Но в эти дни в нем перешел такой перелом, что он понял, что довольно писать стихи, которые кажутся такими блеклыми против истинных его чувств, что надо жить настоящей жизнью - в любви, вместе с нею, и вот однажды, поздно вечером, он вновь перечитывал эти ненавистные, кажущиеся такими блеклыми стихи, и когда прочитал строки:

- Молю вас, побудьте со мною,

Недолго словами даря,

С холодной, лучистой звездою,

Ах, может быть, все же, любя!

Побудьте пред долгой разлукой,

Так сердце мне чувства рвет!

Согрейте пред долгую мукою,

Ах, как же мне холод ваш жжет!..

И вспомнил, как сочинял их - поднял в звездное небо, в зимнюю пору, и там, конечно же, окоченел, ну а ветер измял, едва не разорвал их лист тогда то он почувствовал, что дальнейшее его промедление немыслимо, и тут же пришло решение: он должен увидеть Лену, и он даже уже знал, как это осуществить. Хотя у него не было друзей, все-таки, в институте были приятели, с которыми он кое-как, по необходимости, общался. Одного из этих приятелей звали Димой, и у него на днях должен был отмечаться день рождения. Этот Дима был общительным парнем, был хорошим другом Лены. И вот номер был уже набран, и Ваня узнал деловой, громовой Димин голос - тот был немало удивлен, узнав своего замкнутого, никогда прежде не звонившего ему приятеля, и еще больше он был удивлен, когда узнал цель звонка:

- ...Что, пригласить тебя в гости, на день рождения?..
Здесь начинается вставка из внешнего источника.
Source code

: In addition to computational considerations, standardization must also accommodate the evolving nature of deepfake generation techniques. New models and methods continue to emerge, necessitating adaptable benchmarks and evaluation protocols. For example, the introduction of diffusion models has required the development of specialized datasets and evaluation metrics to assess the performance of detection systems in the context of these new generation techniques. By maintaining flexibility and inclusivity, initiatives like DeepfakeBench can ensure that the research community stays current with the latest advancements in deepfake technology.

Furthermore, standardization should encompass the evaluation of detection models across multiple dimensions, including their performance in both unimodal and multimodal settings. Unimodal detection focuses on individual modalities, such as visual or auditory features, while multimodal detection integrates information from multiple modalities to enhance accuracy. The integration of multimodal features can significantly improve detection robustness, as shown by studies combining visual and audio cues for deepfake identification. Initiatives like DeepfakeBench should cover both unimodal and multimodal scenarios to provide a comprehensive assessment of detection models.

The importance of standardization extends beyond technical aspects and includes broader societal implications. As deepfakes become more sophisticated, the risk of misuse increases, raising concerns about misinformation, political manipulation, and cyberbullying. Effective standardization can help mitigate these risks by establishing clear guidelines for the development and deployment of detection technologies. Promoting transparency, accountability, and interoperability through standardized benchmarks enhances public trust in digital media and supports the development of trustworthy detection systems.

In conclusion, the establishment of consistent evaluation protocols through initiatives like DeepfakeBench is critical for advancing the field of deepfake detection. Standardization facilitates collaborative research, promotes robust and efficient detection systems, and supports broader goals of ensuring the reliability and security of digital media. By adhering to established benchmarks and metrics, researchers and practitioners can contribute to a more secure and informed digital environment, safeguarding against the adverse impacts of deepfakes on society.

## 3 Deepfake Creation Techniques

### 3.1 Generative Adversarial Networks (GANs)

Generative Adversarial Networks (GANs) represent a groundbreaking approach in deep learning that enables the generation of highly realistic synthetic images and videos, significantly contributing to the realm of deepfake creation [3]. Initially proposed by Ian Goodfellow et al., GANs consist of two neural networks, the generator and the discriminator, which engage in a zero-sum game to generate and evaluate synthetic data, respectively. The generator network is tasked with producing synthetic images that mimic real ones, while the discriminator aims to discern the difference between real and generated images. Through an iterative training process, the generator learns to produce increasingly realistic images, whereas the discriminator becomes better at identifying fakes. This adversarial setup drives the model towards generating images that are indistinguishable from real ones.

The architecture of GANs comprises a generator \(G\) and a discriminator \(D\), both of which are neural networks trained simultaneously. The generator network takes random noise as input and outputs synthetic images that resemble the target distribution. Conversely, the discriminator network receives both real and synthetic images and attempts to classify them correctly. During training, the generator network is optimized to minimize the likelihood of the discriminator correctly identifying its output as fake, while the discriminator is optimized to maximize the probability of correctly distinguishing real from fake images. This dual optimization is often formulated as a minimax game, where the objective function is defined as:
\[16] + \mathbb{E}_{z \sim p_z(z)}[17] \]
- Да, да... - растерянно, начиная понимать насколько наглым был его звонок, пробормотал Ваня; из-за застенчивости своей едва не бросился трубку, покраснел, но тут же вздрогнул, и неожиданным для самого себя, решительным голосом проговорил. - Да, пожалуйста, пригласи меня на свой день рождения. Выслушай: я же не стал бы просить о таком, если бы это не было для меня очень важно. Понимаешь - там, на этом твоем дне рожденья, все должно решиться - я должен встретить одного человека и... Пожалуйста, пожалуйста, Дима, не отказывай.

- Ну, хорошо, а что за человек?.. Ты уверен, что он у меня на дне рождения будет?

- Уверен! Уверен!.. Ну, так можно?! - выкрикнул Ваня, и, как только услышал утвердительный ответ, бросил трубку, так как опасался, что Дима вдруг переменил свое решение.